Learning to Feel the Future: DreamTacVLA for Contact-Rich Manipulation
Guo Ye, Zexi Zhang, Xu Zhao, Shang Wu, Haoran Lu, Shihan Lu, Han Liu
TL;DR
Vision-Language-Action models typically rely on visual cues and struggle with contact-rich manipulation due to the absence of tactile feedback. DreamTacVLA addresses this by introducing a three-scale perception pipeline, Hierarchical Spatial Alignment, and a tactile world model that dreams future tactile states within a Think-Dream-Act loop. A pre-trained tactile encoder remains frozen while a lightweight forecasting module predicts future tactile embeddings, enabling anticipatory contact reasoning without expensive planning. Across four contact-rich tasks in simulation and real hardware, the approach achieves up to 95% success and demonstrates the value of tactile grounding and future-state forecasting for robust touch-aware robotics.
Abstract
Vision-Language-Action (VLA) models have shown remarkable generalization by mapping web-scale knowledge to robotic control, yet they remain blind to physical contact. Consequently, they struggle with contact-rich manipulation tasks that require reasoning about force, texture, and slip. While some approaches incorporate low-dimensional tactile signals, they fail to capture the high-resolution dynamics essential for such interactions. To address this limitation, we introduce DreamTacVLA, a framework that grounds VLA models in contact physics by learning to feel the future. Our model adopts a hierarchical perception scheme in which high-resolution tactile images serve as micro-vision inputs coupled with wrist-camera local vision and third-person macro vision. To reconcile these multi-scale sensory streams, we first train a unified policy with a Hierarchical Spatial Alignment (HSA) loss that aligns tactile tokens with their spatial counterparts in the wrist and third-person views. To further deepen the model's understanding of fine-grained contact dynamics, we finetune the system with a tactile world model that predicts future tactile signals.

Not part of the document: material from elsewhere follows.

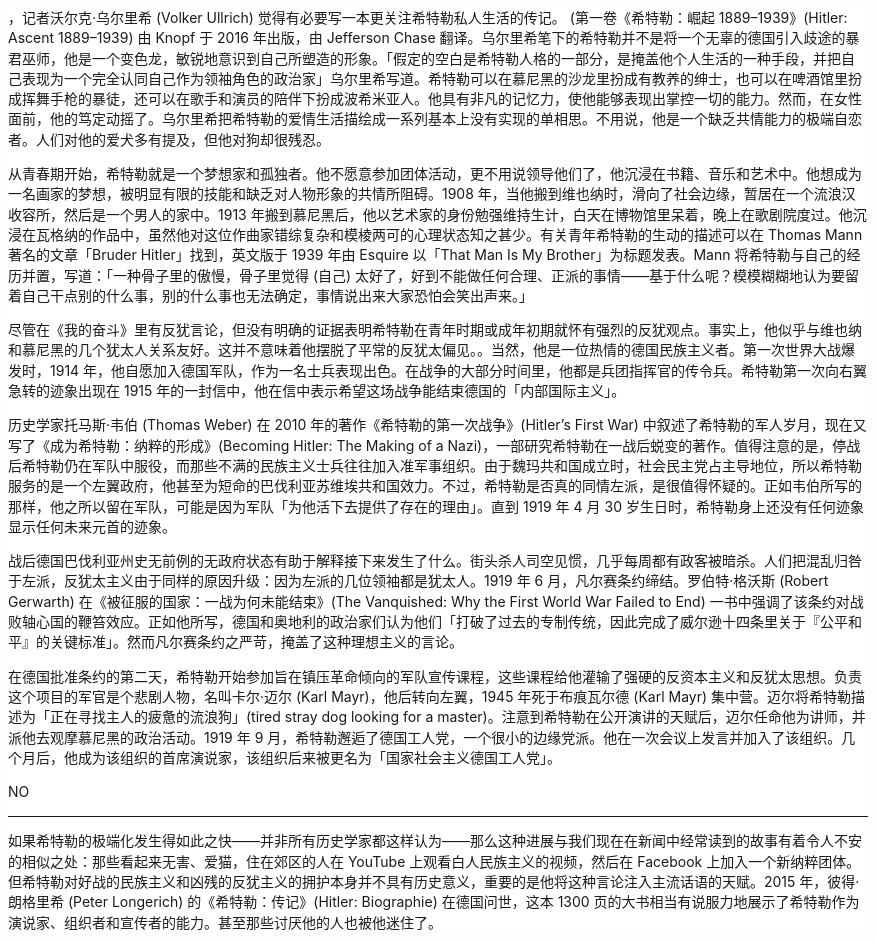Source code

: ，记者沃尔克·乌尔里希 (Volker Ullrich) 觉得有必要写一本更关注希特勒私人生活的传记。 (第一卷《希特勒：崛起 1889–1939》(Hitler: Ascent 1889–1939) 由 Knopf 于 2016 年出版，由 Jefferson Chase 翻译。乌尔里希笔下的希特勒并不是将一个无辜的德国引入歧途的暴君巫师，他是一个变色龙，敏锐地意识到自己所塑造的形象。「假定的空白是希特勒人格的一部分，是掩盖他个人生活的一种手段，并把自己表现为一个完全认同自己作为领袖角色的政治家」乌尔里希写道。希特勒可以在慕尼黑的沙龙里扮成有教养的绅士，也可以在啤酒馆里扮成挥舞手枪的暴徒，还可以在歌手和演员的陪伴下扮成波希米亚人。他具有非凡的记忆力，使他能够表现出掌控一切的能力。然而，在女性面前，他的笃定动摇了。乌尔里希把希特勒的爱情生活描绘成一系列基本上没有实现的单相思。不用说，他是一个缺乏共情能力的极端自恋者。人们对他的爱犬多有提及，但他对狗却很残忍。</p><p>从青春期开始，希特勒就是一个梦想家和孤独者。他不愿意参加团体活动，更不用说领导他们了，他沉浸在书籍、音乐和艺术中。他想成为一名画家的梦想，被明显有限的技能和缺乏对人物形象的共情所阻碍。1908 年，当他搬到维也纳时，滑向了社会边缘，暂居在一个流浪汉收容所，然后是一个男人的家中。1913 年搬到慕尼黑后，他以艺术家的身份勉强维持生计，白天在博物馆里呆着，晚上在歌剧院度过。他沉浸在瓦格纳的作品中，虽然他对这位作曲家错综复杂和模棱两可的心理状态知之甚少。有关青年希特勒的生动的描述可以在 Thomas Mann 著名的文章「Bruder Hitler」找到，英文版于 1939 年由 Esquire 以「That Man Is My Brother」为标题发表。Mann 将希特勒与自己的经历并置，写道：「一种骨子里的傲慢，骨子里觉得 (自己) 太好了，好到不能做任何合理、正派的事情——基于什么呢？模模糊糊地认为要留着自己干点别的什么事，别的什么事也无法确定，事情说出来大家恐怕会笑出声来。」</p><p>尽管在《我的奋斗》里有反犹言论，但没有明确的证据表明希特勒在青年时期或成年初期就怀有强烈的反犹观点。事实上，他似乎与维也纳和慕尼黑的几个犹太人关系友好。这并不意味着他摆脱了平常的反犹太偏见。。当然，他是一位热情的德国民族主义者。第一次世界大战爆发时，1914 年，他自愿加入德国军队，作为一名士兵表现出色。在战争的大部分时间里，他都是兵团指挥官的传令兵。希特勒第一次向右翼急转的迹象出现在 1915 年的一封信中，他在信中表示希望这场战争能结束德国的「内部国际主义」。</p><p>历史学家托马斯·韦伯 (Thomas Weber) 在 2010 年的著作《希特勒的第一次战争》(Hitler’s First War) 中叙述了希特勒的军人岁月，现在又写了《成为希特勒：纳粹的形成》(Becoming Hitler: The Making of a Nazi)，一部研究希特勒在一战后蜕变的著作。值得注意的是，停战后希特勒仍在军队中服役，而那些不满的民族主义士兵往往加入准军事组织。由于魏玛共和国成立时，社会民主党占主导地位，所以希特勒服务的是一个左翼政府，他甚至为短命的巴伐利亚苏维埃共和国效力。不过，希特勒是否真的同情左派，是很值得怀疑的。正如韦伯所写的那样，他之所以留在军队，可能是因为军队「为他活下去提供了存在的理由」。直到 1919 年 4 月 30 岁生日时，希特勒身上还没有任何迹象显示任何未来元首的迹象。</p><p>战后德国巴伐利亚州史无前例的无政府状态有助于解释接下来发生了什么。街头杀人司空见惯，几乎每周都有政客被暗杀。人们把混乱归咎于左派，反犹太主义由于同样的原因升级：因为左派的几位领袖都是犹太人。1919 年 6 月，凡尔赛条约缔结。罗伯特·格沃斯 (Robert Gerwarth) 在《被征服的国家：一战为何未能结束》(The Vanquished: Why the First World War Failed to End) 一书中强调了该条约对战败轴心国的鞭笞效应。正如他所写，德国和奥地利的政治家们认为他们「打破了过去的专制传统，因此完成了威尔逊十四条里关于『公平和平』的关键标准」。然而凡尔赛条约之严苛，掩盖了这种理想主义的言论。</p><p>在德国批准条约的第二天，希特勒开始参加旨在镇压革命倾向的军队宣传课程，这些课程给他灌输了强硬的反资本主义和反犹太思想。负责这个项目的军官是个悲剧人物，名叫卡尔·迈尔 (Karl Mayr)，他后转向左翼，1945 年死于布痕瓦尔德 (Karl Mayr) 集中营。迈尔将希特勒描述为「正在寻找主人的疲惫的流浪狗」(tired stray dog looking for a master)。注意到希特勒在公开演讲的天赋后，迈尔任命他为讲师，并派他去观摩慕尼黑的政治活动。1919 年 9 月，希特勒邂逅了德国工人党，一个很小的边缘党派。他在一次会议上发言并加入了该组织。几个月后，他成为该组织的首席演说家，该组织后来被更名为「国家社会主义德国工人党」。</p><div class="code-block code-block-1" style="margin: 8px 0; clear: both;"><div class="container ads_KbHEVhh8Rw"><div class="card card--blog post-sidebar"><div class="card-body"><div class="logo_ngcontent-kty-0"> </div><div class="iframe-blocker U6XAMK63Vh00WqvF2BacIQ"><div class="background-h60B"> </div><div class="WumZiPCS4MeMw4pxQ">  <ins class="adsbygoogle GQRYJ4ilqIfEmC2iS9UfdQ" data-ad-client="ca-pub-2392282512996260" data-ad-format="fluid" data-ad-layout="in-article" data-ad-slot="8142634852" data-full-width-responsive="false" style="display:block; text-align:center;"></ins>  </div></div></div><div class="card-footer"><div class="card-footer-wrapper" layout="row bottom-left"><div class="card-medium is-shownIfHover" self="right"> NO</div></div></div></div></div></div><hr class="dotdotdot"/><p>如果希特勒的极端化发生得如此之快——并非所有历史学家都这样认为——那么这种进展与我们现在在新闻中经常读到的故事有着令人不安的相似之处：那些看起来无害、爱猫，住在郊区的人在 YouTube 上观看白人民族主义的视频，然后在 Facebook 上加入一个新纳粹团体。但希特勒对好战的民族主义和凶残的反犹主义的拥护本身并不具有历史意义，重要的是他将这种言论注入主流话语的天赋。2015 年，彼得·朗格里希 (Peter Longerich) 的《希特勒：传记》(Hitler: Biographie) 在德国问世，这本 1300 页的大书相当有说服力地展示了希特勒作为演说家、组织者和宣传者的能力。甚至那些讨厌他的人也被他迷住了。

To mitigate tactile data scarcity and the wear-prone nature of tactile sensors, we construct a hybrid large-scale dataset sourced from both high-fidelity digital twin and real-world experiments. By anticipating upcoming tactile states, DreamTacVLA acquires a rich model of contact physics and conditions its actions on both real observations and imagined consequences. Across contact-rich manipulation tasks, it outperforms state-of-the-art VLA baselines, achieving up to 95% success, highlighting the importance of understanding physical contact for robust, touch-aware robotic agents.